Exercise materials

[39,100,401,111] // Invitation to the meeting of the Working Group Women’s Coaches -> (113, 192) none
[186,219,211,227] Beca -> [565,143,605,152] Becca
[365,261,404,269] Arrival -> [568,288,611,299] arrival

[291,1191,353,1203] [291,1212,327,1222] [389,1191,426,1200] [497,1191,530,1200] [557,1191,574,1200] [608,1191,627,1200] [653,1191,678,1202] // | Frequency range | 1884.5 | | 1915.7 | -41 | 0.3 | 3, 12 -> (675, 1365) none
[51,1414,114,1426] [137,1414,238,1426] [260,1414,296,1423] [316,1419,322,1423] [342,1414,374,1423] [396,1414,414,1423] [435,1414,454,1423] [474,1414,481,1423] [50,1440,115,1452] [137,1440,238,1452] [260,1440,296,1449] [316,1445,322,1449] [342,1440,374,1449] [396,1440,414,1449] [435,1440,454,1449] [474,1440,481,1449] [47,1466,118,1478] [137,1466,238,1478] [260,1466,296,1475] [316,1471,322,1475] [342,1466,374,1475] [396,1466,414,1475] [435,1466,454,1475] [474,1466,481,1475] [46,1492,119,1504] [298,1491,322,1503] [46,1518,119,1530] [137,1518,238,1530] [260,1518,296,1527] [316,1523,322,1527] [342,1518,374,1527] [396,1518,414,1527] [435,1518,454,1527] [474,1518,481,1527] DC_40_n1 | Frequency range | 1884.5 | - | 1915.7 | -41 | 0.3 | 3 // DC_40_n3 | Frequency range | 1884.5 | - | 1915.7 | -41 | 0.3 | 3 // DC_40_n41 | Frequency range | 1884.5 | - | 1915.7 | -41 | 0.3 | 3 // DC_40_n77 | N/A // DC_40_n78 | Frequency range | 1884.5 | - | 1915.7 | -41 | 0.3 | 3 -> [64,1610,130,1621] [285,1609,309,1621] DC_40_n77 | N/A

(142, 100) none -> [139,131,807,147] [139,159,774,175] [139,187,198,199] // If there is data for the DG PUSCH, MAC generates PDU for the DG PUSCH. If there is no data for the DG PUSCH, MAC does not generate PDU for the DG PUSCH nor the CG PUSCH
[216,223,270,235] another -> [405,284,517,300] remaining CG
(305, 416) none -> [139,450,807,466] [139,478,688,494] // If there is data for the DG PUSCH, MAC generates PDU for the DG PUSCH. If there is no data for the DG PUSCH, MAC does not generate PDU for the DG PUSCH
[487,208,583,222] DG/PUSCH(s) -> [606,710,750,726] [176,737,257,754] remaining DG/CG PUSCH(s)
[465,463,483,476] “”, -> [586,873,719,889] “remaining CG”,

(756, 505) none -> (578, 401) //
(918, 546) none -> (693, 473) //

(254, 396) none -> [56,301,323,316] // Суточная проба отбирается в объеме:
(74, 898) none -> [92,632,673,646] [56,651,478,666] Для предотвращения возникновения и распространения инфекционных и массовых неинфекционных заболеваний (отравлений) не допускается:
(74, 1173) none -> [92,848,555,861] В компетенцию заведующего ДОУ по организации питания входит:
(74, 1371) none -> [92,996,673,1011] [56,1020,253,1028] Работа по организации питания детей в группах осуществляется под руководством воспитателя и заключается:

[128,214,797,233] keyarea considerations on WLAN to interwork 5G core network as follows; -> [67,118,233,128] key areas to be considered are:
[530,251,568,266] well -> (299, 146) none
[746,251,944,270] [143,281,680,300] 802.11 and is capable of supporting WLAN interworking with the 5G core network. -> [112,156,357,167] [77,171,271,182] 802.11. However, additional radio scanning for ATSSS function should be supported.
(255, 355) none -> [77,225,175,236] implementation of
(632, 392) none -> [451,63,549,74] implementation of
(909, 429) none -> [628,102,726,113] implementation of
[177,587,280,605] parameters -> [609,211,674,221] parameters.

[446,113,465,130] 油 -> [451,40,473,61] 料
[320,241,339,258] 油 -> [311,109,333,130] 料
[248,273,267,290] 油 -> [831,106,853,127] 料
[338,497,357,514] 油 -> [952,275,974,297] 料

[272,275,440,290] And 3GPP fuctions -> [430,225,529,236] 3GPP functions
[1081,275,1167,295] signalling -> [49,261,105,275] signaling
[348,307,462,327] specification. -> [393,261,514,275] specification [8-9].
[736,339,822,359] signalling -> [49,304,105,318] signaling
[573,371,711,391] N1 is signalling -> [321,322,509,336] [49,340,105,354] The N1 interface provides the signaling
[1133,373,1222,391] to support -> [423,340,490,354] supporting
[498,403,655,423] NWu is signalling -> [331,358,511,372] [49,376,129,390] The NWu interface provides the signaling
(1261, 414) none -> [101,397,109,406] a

Goal of the exercise
Repeat the material in full, exactly as it reads.

Response to this exercise
[39,100,401,111] // Invitation to the meeting of the Working Group Women’s Coaches -> (113, 192) none
[186,219,211,227] Beca -> [565,143,605,152] Becca
[365,261,404,269] Arrival -> [568,288,611,299] arrival

[291,1191,353,1203] [291,1212,327,1222] [389,1191,426,1200] [497,1191,530,1200] [557,1191,574,1200] [608,1191,627,1200] [653,1191,678,1202] // | Frequency range | 1884.5 | | 1915.7 | -41 | 0.3 | 3, 12 -> (675, 1365) none
[51,1414,114,1426] [137,1414,238,1426] [260,1414,296,1423] [316,1419,322,1423] [342,1414,374,1423] [396,1414,414,1423] [435,1414,454,1423] [474,1414,481,1423] [50,1440,115,1452] [137,1440,238,1452] [260,1440,296,1449] [316,1445,322,1449] [342,1440,374,1449] [396,1440,414,1449] [435,1440,454,1449] [474,1440,481,1449] [47,1466,118,1478] [137,1466,238,1478] [260,1466,296,1475] [316,1471,322,1475] [342,1466,374,1475] [396,1466,414,1475] [435,1466,454,1475] [474,1466,481,1475] [46,1492,119,1504] [298,1491,322,1503] [46,1518,119,1530] [137,1518,238,1530] [260,1518,296,1527] [316,1523,322,1527] [342,1518,374,1527] [396,1518,414,1527] [435,1518,454,1527] [474,1518,481,1527] DC_40_n1 | Frequency range | 1884.5 | - | 1915.7 | -41 | 0.3 | 3 // DC_40_n3 | Frequency range | 1884.5 | - | 1915.7 | -41 | 0.3 | 3 // DC_40_n41 | Frequency range | 1884.5 | - | 1915.7 | -41 | 0.3 | 3 // DC_40_n77 | N/A // DC_40_n78 | Frequency range | 1884.5 | - | 1915.7 | -41 | 0.3 | 3 -> [64,1610,130,1621] [285,1609,309,1621] DC_40_n77 | N/A

(142, 100) none -> [139,131,807,147] [139,159,774,175] [139,187,198,199] // If there is data for the DG PUSCH, MAC generates PDU for the DG PUSCH. If there is no data for the DG PUSCH, MAC does not generate PDU for the DG PUSCH nor the CG PUSCH
[216,223,270,235] another -> [405,284,517,300] remaining CG
(305, 416) none -> [139,450,807,466] [139,478,688,494] // If there is data for the DG PUSCH, MAC generates PDU for the DG PUSCH. If there is no data for the DG PUSCH, MAC does not generate PDU for the DG PUSCH
[487,208,583,222] DG/PUSCH(s) -> [606,710,750,726] [176,737,257,754] remaining DG/CG PUSCH(s)
[465,463,483,476] “”, -> [586,873,719,889] “remaining CG”,

(756, 505) none -> (578, 401) //
(918, 546) none -> (693, 473) //

(254, 396) none -> [56,301,323,316] // Суточная проба отбирается в объеме:
(74, 898) none -> [92,632,673,646] [56,651,478,666] Для предотвращения возникновения и распространения инфекционных и массовых неинфекционных заболеваний (отравлений) не допускается:
(74, 1173) none -> [92,848,555,861] В компетенцию заведующего ДОУ по организации питания входит:
(74, 1371) none -> [92,996,673,1011] [56,1020,253,1028] Работа по организации питания детей в группах осуществляется под руководством воспитателя и заключается:

[128,214,797,233] keyarea considerations on WLAN to interwork 5G core network as follows; -> [67,118,233,128] key areas to be considered are:
[530,251,568,266] well -> (299, 146) none
[746,251,944,270] [143,281,680,300] 802.11 and is capable of supporting WLAN interworking with the 5G core network. -> [112,156,357,167] [77,171,271,182] 802.11. However, additional radio scanning for ATSSS function should be supported.
(255, 355) none -> [77,225,175,236] implementation of
(632, 392) none -> [451,63,549,74] implementation of
(909, 429) none -> [628,102,726,113] implementation of
[177,587,280,605] parameters -> [609,211,674,221] parameters.

[446,113,465,130] 油 -> [451,40,473,61] 料
[320,241,339,258] 油 -> [311,109,333,130] 料
[248,273,267,290] 油 -> [831,106,853,127] 料
[338,497,357,514] 油 -> [952,275,974,297] 料

[272,275,440,290] And 3GPP fuctions -> [430,225,529,236] 3GPP functions
[1081,275,1167,295] signalling -> [49,261,105,275] signaling
[348,307,462,327] specification. -> [393,261,514,275] specification [8-9].
[736,339,822,359] signalling -> [49,304,105,318] signaling
[573,371,711,391] N1 is signalling -> [321,322,509,336] [49,340,105,354] The N1 interface provides the signaling
[1133,373,1222,391] to support -> [423,340,490,354] supporting
[498,403,655,423] NWu is signalling -> [331,358,511,372] [49,376,129,390] The NWu interface provides the signaling
(1261, 414) none -> [101,397,109,406] a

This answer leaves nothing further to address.